CARDENAS (Jean de), jesuíta espanhol, nascido em Sevilha em 1613, entrou aos catorze anos na Companhia de Jesus, onde teve de exercer durante longos anos os cargos de reitor e de provincial. Todavia, a sua maravilhosa facilidade para o estudo e a sua extrema flexibilidade de espírito permitiram-lhe consagrar-se, sem negligenciar em nada os seus deveres administrativos, a trabalhos intelectuais de ordem variada, que a todos lhe conferem grande honra e lhe asseguram, em particular, um lugar eminente entre os moralistas da sua época: foi inscrito por Santo Afonso no número dos autores «classici in re morali».
A sua principal obra é um exame crítico das opiniões morais das quais o cisterciense Jean Caramuel se fizera o advogado, muitas vezes demasiado indulgente: Crisis theologica bipartita, sive disputationes selectae ex morali theologia, in quibus pro votis illustrissimi D. D. Joannis Caramuelis, utque operi ejus interrogatorio respondeatur, quamplurimae ejus opiniones et argumentationes ad prefatam crisim vocantur, in-fol., Lyon, 1670.
Tomado como alvo, por este motivo, pelo dominicano francês Jacques de Saint-Dominique, Cardenas publicou, numa terceira parte da obra reeditada em Sevilha em 1680, uma defesa do probabilismo moderado, bem como um método preciso para distinguir as opiniões prováveis das improváveis. Após a morte do autor, ocorrida em Sevilha a 6 de junho de 1684, uma quarta parte, contendo notas e esclarecimentos sobre as 65 proposições condenadas por Inocêncio XI em 1679, foi acrescentada como Opus posthumum às três primeiras nas edições de Veneza de 1694, 1700 e 1710. Esta última parte foi frequentemente reimpressa à parte sob este título definitivo: Crisis theologica in qua plures selectae difficultates ex morali theologia ad Lydium veritatis lapidem revocantur ex regula morum posita a SS. D. N. Innocentio XI P. M. in diplomate damnante sexaginta quinque propositiones, in-fol., Sevilha, 1687; Colónia, 1690; in-4°, Veneza, 1693, 1696, etc.
A obra de Cardenas distingue-se sobretudo pela clareza da exposição e pela solidez dos raciocínios; mas confere demasiada amplitude ao seu pensamento e as digressões incessantes, que o levam a entrar em conflito a cada instante com os seus adversários rigoristas, Tagnan, Mercœur, Baron e Gonet, tornam a leitura muitas vezes penosa e embaraçada. Reprovam-lhe também, mas era o defeito da sua época, um controlo demasiado pouco severo na escolha das citações que apresenta como apoio aos seus princípios. Cf. part. IV, diss. VI, p. 47.

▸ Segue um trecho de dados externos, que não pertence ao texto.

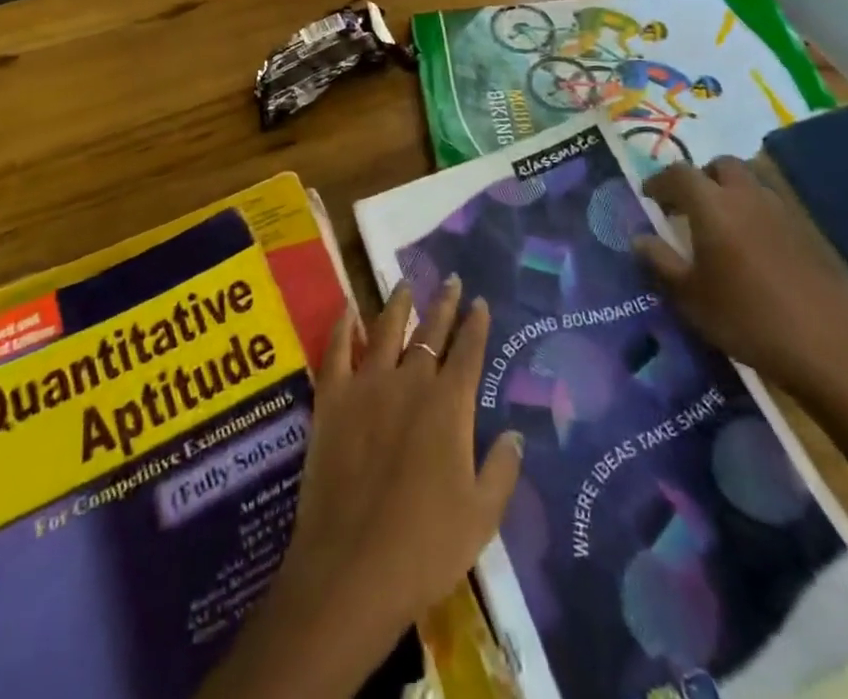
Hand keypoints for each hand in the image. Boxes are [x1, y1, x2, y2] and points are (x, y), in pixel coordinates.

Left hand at [213, 278, 522, 697]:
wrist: (353, 567)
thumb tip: (515, 432)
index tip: (480, 302)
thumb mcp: (481, 516)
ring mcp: (367, 385)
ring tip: (405, 283)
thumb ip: (502, 469)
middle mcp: (410, 382)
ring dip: (398, 304)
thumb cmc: (426, 546)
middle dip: (443, 304)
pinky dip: (343, 326)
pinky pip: (337, 350)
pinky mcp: (332, 399)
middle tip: (450, 280)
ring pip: (385, 330)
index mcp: (449, 406)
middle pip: (430, 332)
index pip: (468, 352)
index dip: (476, 325)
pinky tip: (347, 309)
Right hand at [635, 156, 847, 403]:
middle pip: (720, 165)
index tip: (648, 197)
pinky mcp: (808, 234)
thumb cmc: (746, 319)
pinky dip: (755, 214)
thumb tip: (640, 238)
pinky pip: (772, 208)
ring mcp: (782, 212)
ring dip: (730, 193)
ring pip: (750, 183)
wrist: (829, 350)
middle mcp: (747, 196)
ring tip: (720, 227)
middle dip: (701, 177)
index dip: (659, 181)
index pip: (678, 174)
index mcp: (712, 205)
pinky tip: (752, 249)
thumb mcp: (689, 297)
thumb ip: (660, 262)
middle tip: (688, 206)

As suas outras produções são um tratado dogmático sobre «a infinita dignidade da Mãe de Deus»: Geminum sidus Mariani diadematis, sive duplex disputatio de infinita dignitate Matris Dei, atque de ejus gratia habituali infinita simpliciter, in-4°, Sevilha, 1660; opúsculos ascéticos tornados muito raros, como as Sete meditações sobre Jesus crucificado, Sevilha, 1678; biografias piedosas: Historia de la via y virtudes de la venerable Virgen Damiana de las llagas, in-4°, Sevilha, 1675; Breve relacion de la muerte, vida, y virtudes del venerable Cavallero D. Miguel Manara Vicentelo de Leca, in-4°, Sevilha, 1679.
Sotwel, Bibliotheca scriptorum Soc. Jesu, p. 438; Antonio, Bibliotheca Hispana nova, art. Joannes de Cardenas; de Backer et Sommervogel, Bibliothèque de la Cie de Jésus, t. II, col. 734-737; Hurter, Nomenclator, t. II, col. 595; Dellinger et Reusch, Geschichte der Moralstreitigkeiten, t. I, p. 39-41, 46.